A decade later, Chris Hernandez remembered, he saw an item on the local news about a two-car accident downtown one evening at 7. “I took it as a sign that things were turning around,” he said. “There were actually two cars there to hit each other!”

As it turns out, Mr. Hernandez was onto something: Things were, in fact, starting to turn around. Today Kansas City can be said to have actually achieved the elusive dream of scores of proud old American cities that have seen better days: It has revived its downtown, which now skews closer to “bustling” than “desolate” many nights.

Mr. Hernandez is the city’s director of communications; Mr. James is its mayor. Both can rattle off countless examples of nearly miraculous urban revitalization: thriving businesses in storefronts that stood vacant for years; gleaming new high-rise apartment blocks that are largely (some say entirely) rented out even before they’re completed; vibrant arts and culinary scenes. But you can see what is arguably the single best embodiment of the phenomenon for yourself at regular intervals as you stroll along — or even stand still on — downtown’s Main Street.

If at this point your mind absolutely must drift to 1940s musical lyrics, I recommend nudging it away from “everything’s up to date in Kansas City” and toward “clang clang clang went the trolley” (even though, technically, that one is set in St. Louis; same state, anyway).

Pizzas at Il Lazzarone, a restaurant at the River Market West streetcar stop. Credit: Anna Petrow for The New York Times

Yes: Kansas City has a trolley. And not one of those old-timey trolleys that doesn’t go much of anywhere and goes there slowly. The one in Kansas City is sleek. Modern.

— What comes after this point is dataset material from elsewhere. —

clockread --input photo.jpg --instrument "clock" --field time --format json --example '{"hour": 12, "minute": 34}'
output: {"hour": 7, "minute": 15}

Has air-conditioning and Wi-Fi.It runs a real route — 2.2 miles from end to end, then back again — through the heart of downtown.

At peak times, like rush hour, one comes along every 10 minutes; off-peak, it’s more like every 12 to 18 minutes. (Every stop has digital kiosks announcing how soon the next one will be along.) It starts running at 6 a.m. and doesn’t stop until midnight on weeknights, 2 a.m. Fridays and Saturdays. (This being the Midwest, on Sundays it starts late — 7 a.m. — and shuts down early, at 11 p.m.)

Oh: And it’s free.

And not, technically, a trolley; they take great care here to remind you (cheerfully) that it’s a streetcar. That may seem like a distinction without a difference, but it reflects the way the city and its denizens view it. A trolley, in this day and age, is a self-conscious quaintness, almost an amusement-park ride; a streetcar, on the other hand — as Mr. Hernandez explained — is more of a “pedestrian accelerator.”

And, as it turns out, an attraction, too.

The Kauffman Center for the Performing Arts. Credit: Anna Petrow for The New York Times

In my experience, the whole “Midwestern nice” thing can be overstated; but not when it comes to Kansas City. Step off the KC Streetcar (as it is officially known) and look around as if you don’t know where you are going and a passer-by will stop and ask where you’re trying to get to. Sport that expression while you’re still riding it and someone sitting across the aisle from you will do the same thing. Ask them how they like the streetcar and they will tell you, sincerely and in a fair bit of detail.And they do like it. They ride it. The city — which has a population just under a half-million — projected one million riders in the streetcar’s first year; it got twice as many by day 364. A year later that figure exceeded four million.

No one would have predicted such a phenomenon as recently as the beginning of this decade.Back then, Mr. James recalled, “things were slow here. People were depressed. They didn’t believe the city could do things.”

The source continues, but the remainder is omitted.